■ WORK ITEM A
Copy the records word for word, starting at the first line of the records and ending with the line that contains "vo Cars. Estos".

■ EXERCISE PASSAGE

= Beginning of Section =

Just three years ago Mr Tompkins had to put up with the country's land minister, Luis Delía, calling him a "gringo imperialist" and promising to expropriate the huge land holdings that the government claimed were a threat to national sovereignty. Mr Delía even posed for photographers with pliers in hand as he cut through the wire fencing protecting one of Mr Tompkins' properties.
But the nationalistic rhetoric has died down since the death of populist president Néstor Kirchner, and there has even been a rapprochement with his widow, the present Argentine President Cristina Kirchner. This week, the American announced plans to donate 370,000 acres of his land, valued at £120m, to the nation to help create a major new natural park.
The park would protect the Iberá marsh, the world's second-largest wetlands. Home to caymans, jaguars, wolves and anacondas, among numerous other species, Iberá is coming under increasing pressure from cattle ranching and agriculture.
Yet the deal now has to overcome one final obstacle, the strident opposition of Corrientes governor Ricardo Colombi, who claims it would put local farmers out of business. The governor has even accused Mr Tompkins of wanting to appropriate the region's freshwater supply and has warned darkly of "false environmentalists backed by a foreigner".
Iberá is already designated as a 3.2 million-acre provincial nature reserve, although that has afforded it only limited protection. Nearly half that area is privately owned and divided into farms. Mr Tompkins plan is to donate four ranches he bought and turned into private nature reserves while also encouraging Mr Colombi's administration to hand over the 1.36 million acres it owns to the national government as well. That would then place heavy pressure on the 1,800 farmers who own the remaining 1.2 million acres to end all agriculture and livestock rearing inside the boundaries of the new park.
The Conservation Land Trust (CLT), Mr Tompkins' nonprofit green group, and Ms Kirchner's administration are now waiting until Mr Colombi's term ends in 2013 to see if his successor is more supportive. "It is a political issue, between the national and regional governments. It is not our responsibility," CLT spokeswoman Marian Labourt told The Independent.

= End of Section =

■ WORK ITEM B
Pick up the text about Mr Tompkins' planned land donation for a park in the Iberá marsh and continue it from its last sentence.

(Stored data entries)
= Beginning of Section =

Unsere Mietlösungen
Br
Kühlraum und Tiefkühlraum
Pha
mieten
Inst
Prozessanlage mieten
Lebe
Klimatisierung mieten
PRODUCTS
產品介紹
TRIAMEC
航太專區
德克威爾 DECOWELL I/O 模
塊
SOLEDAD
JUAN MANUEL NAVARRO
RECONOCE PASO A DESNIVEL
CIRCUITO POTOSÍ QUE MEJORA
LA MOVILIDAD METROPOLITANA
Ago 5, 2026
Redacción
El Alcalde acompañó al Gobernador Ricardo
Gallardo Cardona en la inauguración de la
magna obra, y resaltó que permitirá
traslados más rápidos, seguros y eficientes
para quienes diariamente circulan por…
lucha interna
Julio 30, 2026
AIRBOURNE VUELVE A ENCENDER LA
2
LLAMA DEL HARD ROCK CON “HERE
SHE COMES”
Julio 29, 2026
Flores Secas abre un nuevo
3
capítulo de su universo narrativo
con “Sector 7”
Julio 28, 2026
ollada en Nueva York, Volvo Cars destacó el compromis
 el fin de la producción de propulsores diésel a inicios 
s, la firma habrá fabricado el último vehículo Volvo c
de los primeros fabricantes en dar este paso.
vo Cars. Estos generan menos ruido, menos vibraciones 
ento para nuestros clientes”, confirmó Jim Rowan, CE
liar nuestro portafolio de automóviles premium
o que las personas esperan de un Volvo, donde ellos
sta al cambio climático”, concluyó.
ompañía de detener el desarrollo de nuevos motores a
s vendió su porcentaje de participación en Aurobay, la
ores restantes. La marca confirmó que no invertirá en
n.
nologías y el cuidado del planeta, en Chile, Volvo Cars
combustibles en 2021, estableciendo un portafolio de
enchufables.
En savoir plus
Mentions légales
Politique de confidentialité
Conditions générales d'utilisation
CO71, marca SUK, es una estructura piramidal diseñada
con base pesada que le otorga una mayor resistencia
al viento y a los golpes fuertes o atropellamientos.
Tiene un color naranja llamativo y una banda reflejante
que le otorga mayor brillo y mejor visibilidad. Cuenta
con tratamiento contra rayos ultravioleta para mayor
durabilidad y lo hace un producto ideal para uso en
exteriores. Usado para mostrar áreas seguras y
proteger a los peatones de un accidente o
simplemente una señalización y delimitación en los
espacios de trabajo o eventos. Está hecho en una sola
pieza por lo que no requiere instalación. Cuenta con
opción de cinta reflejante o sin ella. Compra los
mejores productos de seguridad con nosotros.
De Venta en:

= End of Section =

■ ANSWER BOX A
Unsere Mietlösungen
Br
Kühlraum und Tiefkühlraum
Pha
mieten
Inst
Prozessanlage mieten
Lebe
Klimatisierung mieten
PRODUCTS
產品介紹
TRIAMEC
航太專區
德克威爾 DECOWELL I/O 模
塊
SOLEDAD
JUAN MANUEL NAVARRO
RECONOCE PASO A DESNIVEL
CIRCUITO POTOSÍ QUE MEJORA
LA MOVILIDAD METROPOLITANA
Ago 5, 2026
Redacción
El Alcalde acompañó al Gobernador Ricardo
Gallardo Cardona en la inauguración de la
magna obra, y resaltó que permitirá
traslados más rápidos, seguros y eficientes
para quienes diariamente circulan por…
lucha interna
Julio 30, 2026
AIRBOURNE VUELVE A ENCENDER LA
2
LLAMA DEL HARD ROCK CON “HERE
SHE COMES”
Julio 29, 2026
Flores Secas abre un nuevo
3
capítulo de su universo narrativo
con “Sector 7”
Julio 28, 2026
ollada en Nueva York, Volvo Cars destacó el compromis
 el fin de la producción de propulsores diésel a inicios 
s, la firma habrá fabricado el último vehículo Volvo c
de los primeros fabricantes en dar este paso.
vo Cars. Estos generan menos ruido, menos vibraciones 

■ ANSWER BOX B
Mr Tomkins, now 68, launched his outdoor clothing and equipment company, North Face, in 1964. He then founded women's fashion label Esprit, and oversaw both companies as they grew into global empires. Yet disillusioned with the US's consumerist culture and keen to get back to his roots as an outdoorsman, Mr Tompkins quit North Face in 1989. After selling his shares in both companies, he used the profits on environmental work, including buying land in Chilean Patagonia and the Argentine north.
Mr Tompkins's environmental radicalism has run into serious hostility in both countries. El Litoral, Corrientes's regional newspaper, once wrote of Mr Tompkins's "tentacles" wrapping round Iberá.
But the environmentalist overcame objections in Chile in the 1990s when his land donations helped establish the Pumalín and Corcovado National Parks, preventing loggers from plundering two ancient forests. Now, despite the objections of Mr Colombi and local farmers, the long money may well be on Mr Tompkins to realise his dream in Corrientes.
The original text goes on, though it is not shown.